Tuesday, December 04, 2018

Unilever intrinsic value based on Benjamin Graham number and Peter Lynch chart

Conclusion a little over a year ago: "The Price for Unilever has gone up more than I expected a few years ago. A bid from Kraft Heinz (Buffett / 3G) has helped increase the "quoted value". Not a stock for the Defensive Investor at this price." Since then Unilever's stock price has increased by about 10%.

The Graham Value which is the geometric average of 1,5x book value and 15x Earnings per Share has decreased. The reason seems to be that Unilever is buying back shares at a large premium over book value which decreases book value per share and thus the Graham number. On the other hand debt per share is increasing, but so are Earnings per Share which could be considered more important than book value. Consider the trend of the Peter Lynch chart with Price and Earnings per Share lines. (Something seems to have gone wrong in this chart with the 4 to 1 stock split just before 2000.)

Seen from this perspective the increase in share price is more logical. As Peter Lynch liked to point out, if a company's Earnings per Share doubling, the share price will probably follow. The Earnings per Share increase is partly driven by share buybacks financed by increasing debt. 

Graham Defensive analysis:
SECTOR: [PASS] Unilever is neither a technology nor financial Company, and therefore this methodology is applicable. 

SALES: [PASS]  The investor must select companies of "adequate size". This includes companies with annual sales greater than €260 million. Unilever's sales of €53 715 million, based on 2017 sales, pass this test.

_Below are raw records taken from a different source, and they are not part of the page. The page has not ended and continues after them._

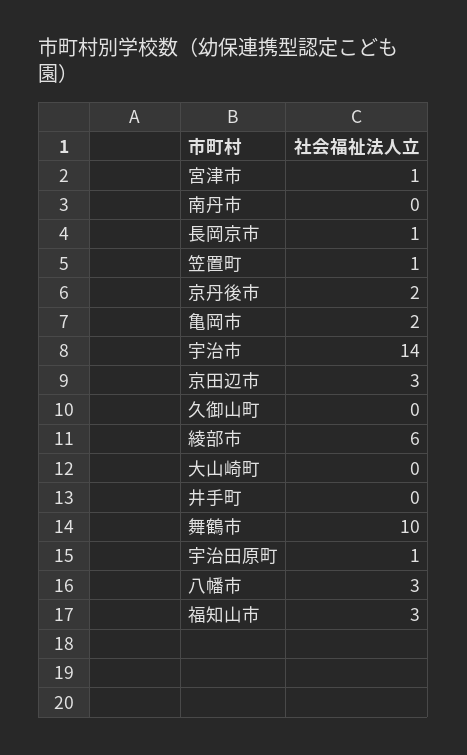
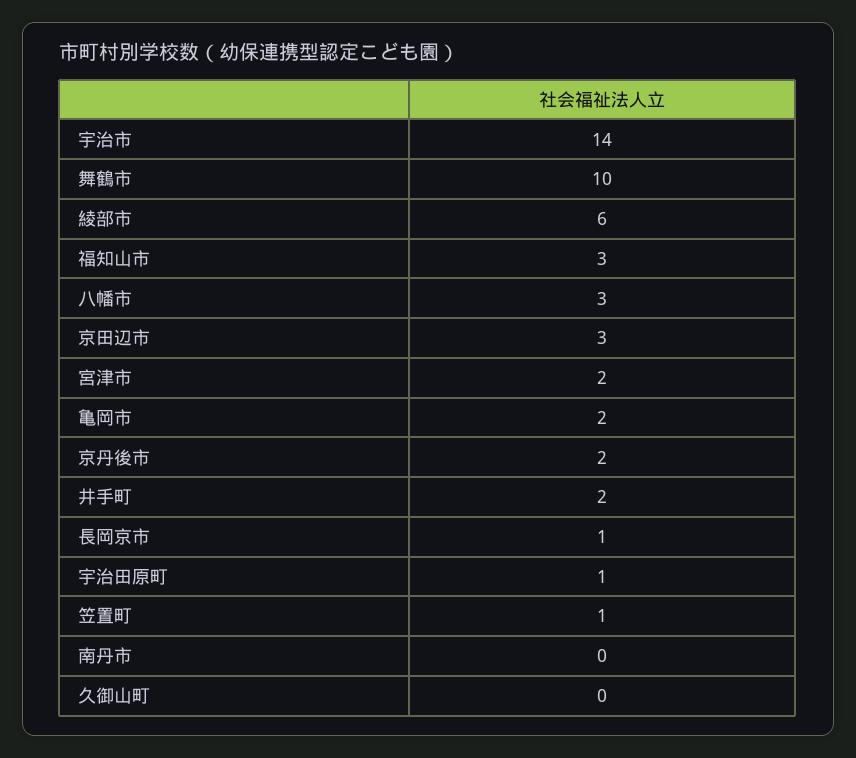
  {
-   "宮津市": 1,
+   "宮津市": 2,
    "南丹市": 0,
    "長岡京市": 1,
    "笠置町": 1,
    "京丹後市": 2,
    "亀岡市": 2,
    "宇治市": 14,
    "京田辺市": 3,
    "久御山町": 0,
    "綾部市": 6,
-   "大山崎町": 0,
-   "井手町": 0,
+   "井手町": 2,
    "舞鶴市": 10,
    "宇治田原町": 1,
    "八幡市": 3,
    "福知山市": 3
  }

CURRENT RATIO: [FAIL] The current ratio must be greater than or equal to 2. Companies that meet this criterion are typically financially secure and defensive. Unilever's current ratio €19 833m/€26 000 of 0.8 fails the test.

LONG-TERM DEBT IN RELATION TO NET CURRENT ASSETS: [FAIL]  For industrial companies, long-term debt must not exceed net current assets (current assets minus current liabilities). Companies that do not meet this criterion lack the financial stability that this methodology likes to see. The long-term debt for Unilever is €24 000 million, while the net current assets are - €6 200 million. Unilever fails this test.

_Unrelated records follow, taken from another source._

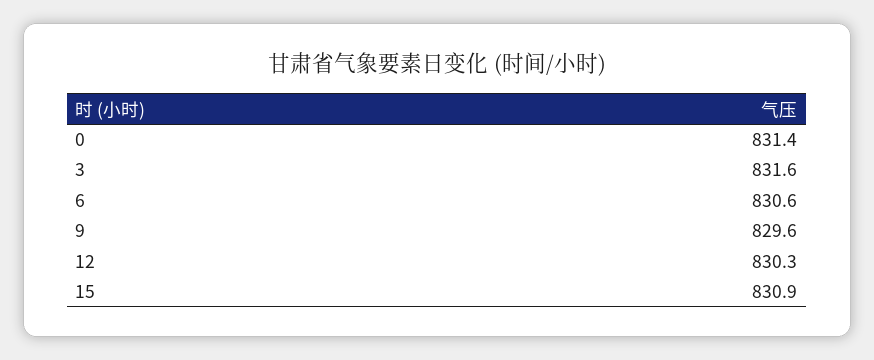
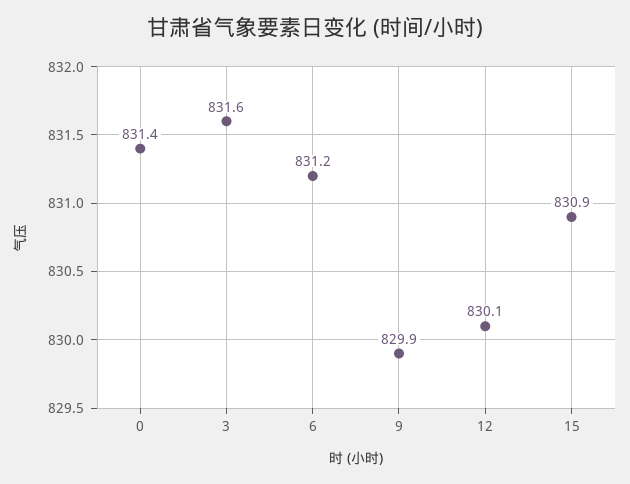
  {
    "0": 831.4,
    "3": 831.6,
-   "6": 830.6,
+   "6": 831.2,
-   "9": 829.6,
+   "9": 829.9,
-   "12": 830.3,
+   "12": 830.1,
    "15": 830.9
  }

LONG-TERM EPS GROWTH: PASS] Companies must increase their EPS by at least 30% over a ten-year period and EPS must not have been negative for any year within the last 5 years. EPS for Unilever increased roughly 50% over the past 10 years, therefore the company fails this criterion. 

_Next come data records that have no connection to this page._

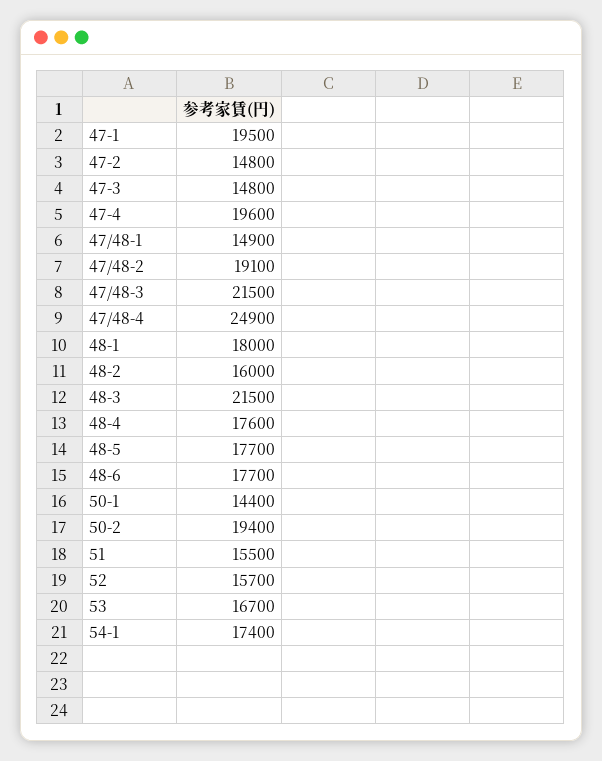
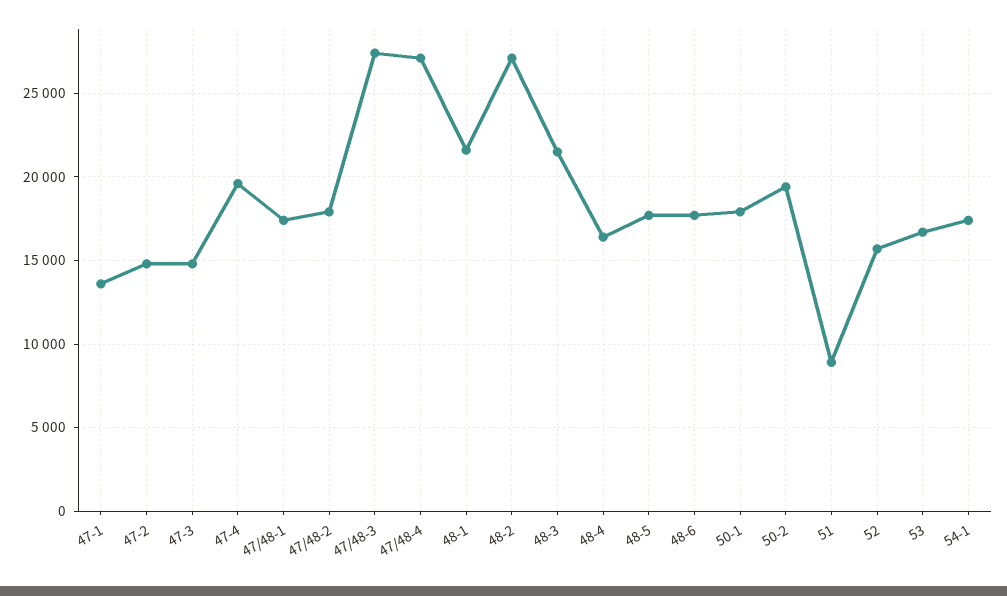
  {
-   "47-1": 19500,
+   "47-1": 13500,
    "47-2": 14800,
    "47-3": 14800,
    "47-4": 19600,
-   "47/48-1": 14900,
+   "47/48-1": 17500,
-   "47/48-2": 19100,
+   "47/48-2": 18000,
-   "47/48-3": 21500,
+   "47/48-3": 27500,
-   "47/48-4": 24900,
+   "47/48-4": 27000,
-   "48-1": 18000,
+   "48-1": 21500,
-   "48-2": 16000,
+   "48-2": 27000,
    "48-3": 21500,
-   "48-4": 17600,
+   "48-4": 16500,
    "48-5": 17700,
    "48-6": 17700,
-   "50-1": 14400,
+   "50-1": 18000,
    "50-2": 19400,
-   "51": 15500,
+   "51": 9000,
    "52": 15700,
    "53": 16700,
    "54-1": 17400
  }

Earnings Yield: [FAIL] The Earnings/Price (E/P) ratio, based on the lesser of the current Earnings Yield or the  yield using average earnings over the last 3 fiscal years, must be "sufficient", which this methodology states is greater than 6,6%. Stocks with higher Earning Yields are more defensive by nature. Unilever's E/P of 4% (using the current PE) fails this test. 

Graham Number: [FAIL]  The Price/Book ratio must also be reasonable. That is the Graham number value must be greater than the market price. Unilever has a book value of €5 per share, a Graham Number of €15,3 per share and fails this test.

Dividend: 1,52/49 = 3%

Conclusion 2018: I have been misreading Unilever in the past years.